Service Tags are a way for you as an administrator to keep track of everything in your network. When a machine has service tags enabled, it responds to broadcast requests for information from the service tag client. When you install 6.2, you have the option of allowing Grid Engine to register a service tag on the master machine to indicate that you have Grid Engine running in your network. You can then see that information from the service tags client. You can also upload that information to Sun's service management repository, and we'll keep track of it for you.

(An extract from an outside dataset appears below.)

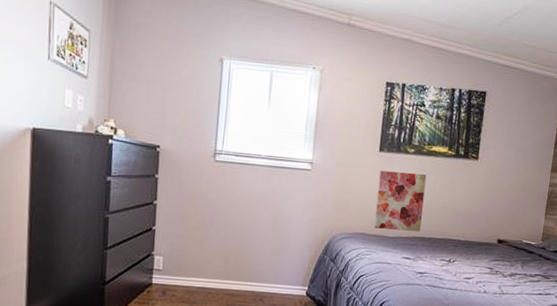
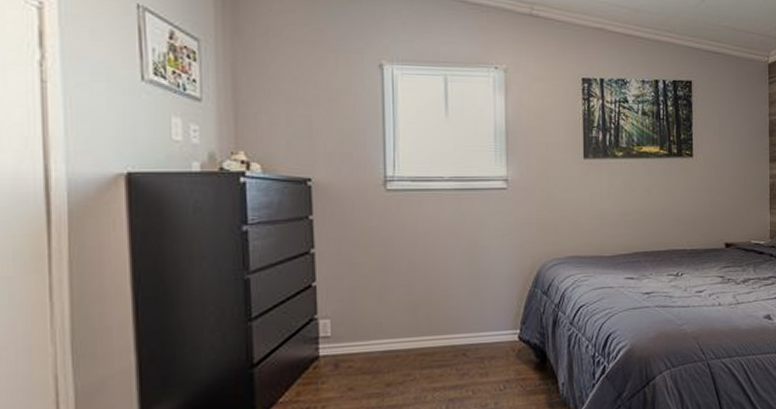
wall art: present [374,170,427,232] -> none [587,179,641,249]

The Service Management Framework (SMF) is a replacement for the traditional UNIX init scripts. Instead of startup and shutdown scripts, services get an entry in a services database that lists how to start and stop the service, among other things. When 6.2 is installed on a Solaris host that supports SMF, if you choose to have Grid Engine start when the machine boots, the installer will create an SMF entry instead of an init script. If you need to make changes to the way Grid Engine is started, you can edit the $SGE_ROOT/$SGE_CELL/common/sgemaster file just like you would have with the old init scripts. Perhaps the most useful part of SMF is that you get an automatic watchdog for your services. If one of your Grid Engine daemons dies or is killed (not using qconf or the sgemaster and sgeexecd scripts), the watchdog process will restart the service automatically.
Are you totally stoked now, or what?
Pretty impressive feature list, eh? And that list didn't even include the myriad major and minor bug fixes that are delivered with 6.2. If you can't wait to try it out, you have two options. First, the beta2 courtesy binaries are still available on the open source site. Second, you can grab the V62_TAG tag from the CVS repository and build it yourself. Have fun, and let us know how it turns out!